We also send a direct message with a `Create/Note` to everyone who is RSVPed informing them of the same thing, since changes to the event are high priority for them to know about.
And finally we send an `Update/Event` out with the new event details in the `Event` object, so that people's federated calendar apps can sync.
### Delete event
When an event is deleted by its administrator, or the event has been deleted due to it being one week after the event has ended, we send a `Delete/Actor` out to followers. This lets followers know that the event has been deleted, and their server should remove its profile from their database. (On Mastodon this results in an automatic "unfollow", which is good because we want people's follow counts to go back to normal after an event is over and has been deleted.)

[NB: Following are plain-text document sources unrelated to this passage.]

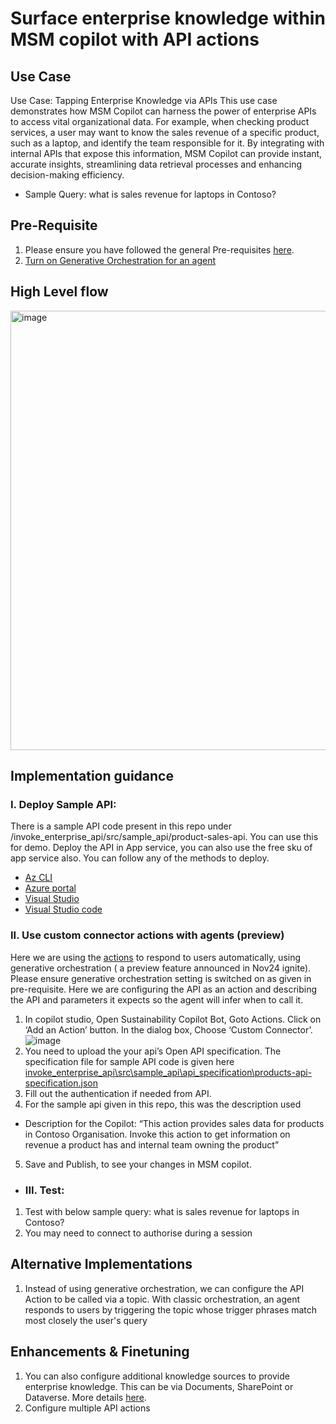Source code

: # Surface enterprise knowledge within MSM copilot with API actions

## Use Case
Use Case: Tapping Enterprise Knowledge via APIs
This use case demonstrates how MSM Copilot can harness the power of enterprise APIs to access vital organizational data. For example, when checking product services, a user may want to know the sales revenue of a specific product, such as a laptop, and identify the team responsible for it. By integrating with internal APIs that expose this information, MSM Copilot can provide instant, accurate insights, streamlining data retrieval processes and enhancing decision-making efficiency.
 - Sample Query: what is sales revenue for laptops in Contoso?

## Pre-Requisite
1.	Please ensure you have followed the general Pre-requisites [here](https://github.com/MS-Sustainability-Resources/msm-copilot-extensions/blob/main/README.md#pre-requisite).
2.	[Turn on Generative Orchestration for an agent](https://learn.microsoft.com/en-us/microsoft-copilot-studio/advanced-generative-actions#turn-on-generative-orchestration-for-an-agent)

## High Level flow
<img width="703" alt="image" src="https://github.com/user-attachments/assets/e6622a64-e96d-4044-b4d1-1e00c45bf444">


## Implementation guidance
### I.	Deploy Sample API:
There is a sample API code present in this repo under /invoke_enterprise_api/src/sample_api/product-sales-api. You can use this for demo.
Deploy the API in  App service, you can also use the free sku of app service also. You can follow any of the methods to deploy.
- [Az CLI](https://learn.microsoft.com/en-us/azure/app-service/quickstart-dotnetcore?tabs=net80&pivots=development-environment-cli#2-publish-your-web-app)
- [Azure portal](https://learn.microsoft.com/en-us/azure/app-service/quickstart-dotnetcore?tabs=net80&pivots=development-environment-azure-portal#2-publish-your-web-app)
- [Visual Studio](https://learn.microsoft.com/en-us/azure/app-service/quickstart-dotnetcore?tabs=net80&pivots=development-environment-vs#2-publish-your-web-app)
- [Visual Studio code](https://learn.microsoft.com/en-us/azure/app-service/quickstart-dotnetcore?tabs=net80&pivots=development-environment-vscode#2-publish-your-web-app)
### II.	Use custom connector actions with agents (preview)
Here we are using the [actions](https://learn.microsoft.com/en-us/microsoft-copilot-studio/advanced-plugin-actions#add-an-action) to respond to users automatically, using generative orchestration ( a preview feature announced in Nov24 ignite). Please ensure generative orchestration setting is switched on as given in pre-requisite.
Here we are configuring the API as an action and describing the API and parameters it expects so the agent will infer when to call it.
1.	In copilot studio, Open Sustainability Copilot Bot, Goto Actions. Click on ‘Add an Action’ button. In the dialog box, Choose ‘Custom Connector’.
![image](https://github.com/user-attachments/assets/9289a468-d69c-47db-9b95-e78f7e177a64)
2.	You need to upload the your api’s Open API specification. The specification file for sample API code is given here	[invoke_enterprise_api\src\sample_api\api_specification\products-api-specification.json](https://github.com/MS-Sustainability-Resources/msm-copilot-extensions/blob/main/invoke_enterprise_api/src/sample_api/api_specification/products-api-specification.json)
3.	Fill out the authentication if needed from API.
4.	For the sample api given in this repo, this was the description used
  -  Description for the Copilot: “This action provides sales data for products in Contoso Organisation. Invoke this action to get information on revenue a product has and internal team owning the product”
5. Save and Publish, to see your changes in MSM copilot.
- ### III.	Test:
1.	Test with below sample query: 
what is sales revenue for laptops in Contoso?
2.	You may need to connect to authorise during a session

## Alternative Implementations
1.	Instead of using generative orchestration, we can configure the API Action to be called via a topic. With classic orchestration, an agent responds to users by triggering the topic whose trigger phrases match most closely the user's query

## Enhancements & Finetuning 
1.	You can also configure additional knowledge sources to provide enterprise knowledge. This can be via Documents, SharePoint or Dataverse. More details [here](https://learn.microsoft.com/en-us/microsoft-copilot-studio/knowledge-copilot-studio#supported-knowledge-sources).
2.	Configure multiple API actions 

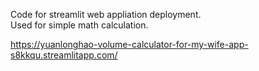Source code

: Code for streamlit web appliation deployment.  
Used for simple math calculation.  

https://yuanlonghao-volume-calculator-for-my-wife-app-s8kkqu.streamlitapp.com/
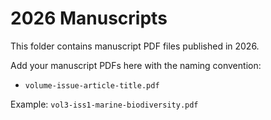 # 2026 Manuscripts

This folder contains manuscript PDF files published in 2026.

Add your manuscript PDFs here with the naming convention:
- `volume-issue-article-title.pdf`

Example: `vol3-iss1-marine-biodiversity.pdf`
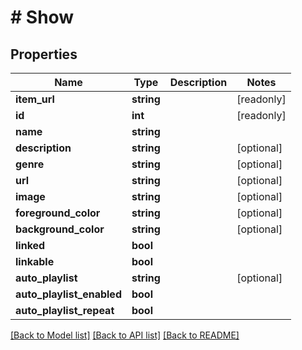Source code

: # # Show

## Properties

Name | Type | Description | Notes
------------ | ------------- | ------------- | -------------
**item_url** | **string** |  | [readonly]
**id** | **int** |  | [readonly]
**name** | **string** |  |
**description** | **string** |  | [optional]
**genre** | **string** |  | [optional]
**url** | **string** |  | [optional]
**image** | **string** |  | [optional]
**foreground_color** | **string** |  | [optional]
**background_color** | **string** |  | [optional]
**linked** | **bool** |  |
**linkable** | **bool** |  |
**auto_playlist** | **string** |  | [optional]
**auto_playlist_enabled** | **bool** |  |
**auto_playlist_repeat** | **bool** |  |

[[Back to Model list]](../../README.md#models) [[Back to API list]](../../README.md#endpoints) [[Back to README]](../../README.md)
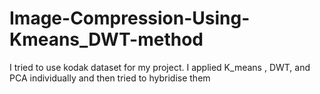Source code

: # Image-Compression-Using-Kmeans_DWT-method
I tried to use kodak dataset for my project.
I applied K_means , DWT, and PCA individually and then tried to hybridise them
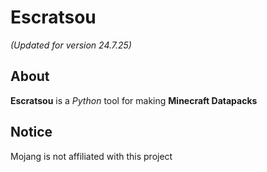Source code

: # Escratsou
*(Updated for version 24.7.25)*
## About
**Escratsou** is a *Python* tool for making **Minecraft Datapacks**
## Notice
Mojang is not affiliated with this project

We also send a `Delete/Event` out to followers. For an application like Friendica, this removes the event from the calendar of a follower.
### Comment on an event
When a comment is created via the web application, a `Create/Note` is sent to update the home timelines of all the event's followers. This way if you're following the event and someone who is not on the Fediverse makes a comment on the event, you are informed (but not direct messaged, because that would be annoying).
### TODO: Delete comment
When a comment that was created via the web app is deleted from the web app, it should also propagate a `Delete/Note` out to followers, which would remove that comment from the profile/timeline for the event.